Meet Australia's friendliest dolphins
As an island nation, Australia offers an abundance of dolphin experiences. One of the most accessible is found on Moreton Island off Brisbane. Out the front of Tangalooma Island Resort wild bottlenose dolphins will glide right up into the shallows to receive a fish from your hands. At Monkey Mia, 850 kilometres (530 miles) north of Perth, bottlenose dolphins swim into knee-deep water, where visitors can hand feed them under supervision.
Come across a grazing kangaroo
There are plenty of places that you can see kangaroos in the wild. On North Stradbroke Island – known as Straddie – just off Brisbane, groups of kangaroos roam the grassy areas and beaches. At Point Lookout, grazing kangaroos are a common sight in the ocean-facing parks. Feel free to take snaps as they nibble their way across the grass. Kangaroos are also commonplace 210 kilometres (130 miles) south of Sydney, at Pretty Beach and Pebbly Beach, as well as on the white sand beaches of Lucky Bay, near Esperance in Western Australia.
Encounter a tree kangaroo
You won’t be the first to think the name ‘tree kangaroo’ is some form of Australian practical joke. But seeing is believing at Canberra’s National Zoo and Aquarium, where you’ll meet one for yourself. Book in for the Tree Kangaroo Encounter, and you'll get to gently stroke the coarse, red fur and get a photo with this remarkable animal while the keepers distract him with tree kangaroo staples such as fruit, leaves and eggs.
Wander with wombats
At Emirates One&Only Wolgan Valley, a conservation resort tucked into a remote fold beyond the Blue Mountains west of Sydney, wombats freely wander around the 2,800-hectare (7,000-acre) property, nibbling at the grass.
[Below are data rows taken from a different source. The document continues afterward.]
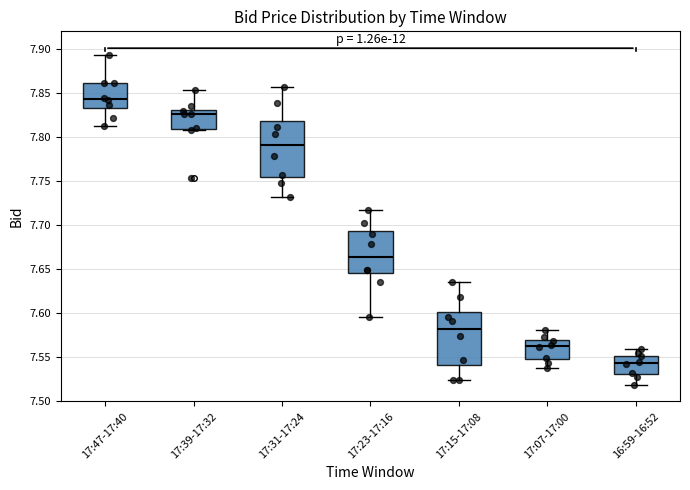

Reading left to right, transcribe this box plot: for each box, give where its median line is, the range the box spans, and where its two whiskers end, as read against the y-axis. The values are not printed on the chart, so give them approximately, as read against the axis.

17:47-17:40: median 7.845, box 7.835 to 7.860, whiskers 7.815 to 7.895
17:39-17:32: median 7.825, box 7.810 to 7.830, whiskers 7.810 (just below the box's lower edge) to 7.855
17:31-17:24: median 7.790, box 7.755 to 7.820, whiskers 7.730 to 7.855
17:23-17:16: median 7.665, box 7.645 to 7.695, whiskers 7.595 to 7.715
17:15-17:08: median 7.585, box 7.540 to 7.600, whiskers 7.525 to 7.635
17:07-17:00: median 7.565, box 7.550 to 7.570, whiskers 7.540 to 7.580
16:59-16:52: median 7.545, box 7.530 to 7.550, whiskers 7.520 to 7.560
Grab a bicycle and explore the grounds, which are especially stunning early in the morning and at dusk.
Come face to face with a devil
If you're driving around Tasmania it's possible to glimpse Tasmanian devils scampering near the roads (they feed on roadkill). But, for a guaranteed encounter, head to Devils @ Cradle, an 80-minute drive from Burnie in the state's north-west. Take a Day Keeper Tour, an After Dark Feeding Tour or Dine with the Devil. Closer to Hobart is Tasmanian Devil Unzoo, which offers a Devil Tracker Experience – a 4WD tour on which you help track the devils' movements.
Walk among sea lions
On South Australia's Kangaroo Island visitors can stroll among the Australian sea lions that come to sunbathe on the sands of Seal Bay on the island's southern coastline. A 45-minute guided tour travels from the boardwalk through the sand dunes down to the beach. The Twilight Beach Tour allows a small group of participants to roam for up to two hours among the creatures.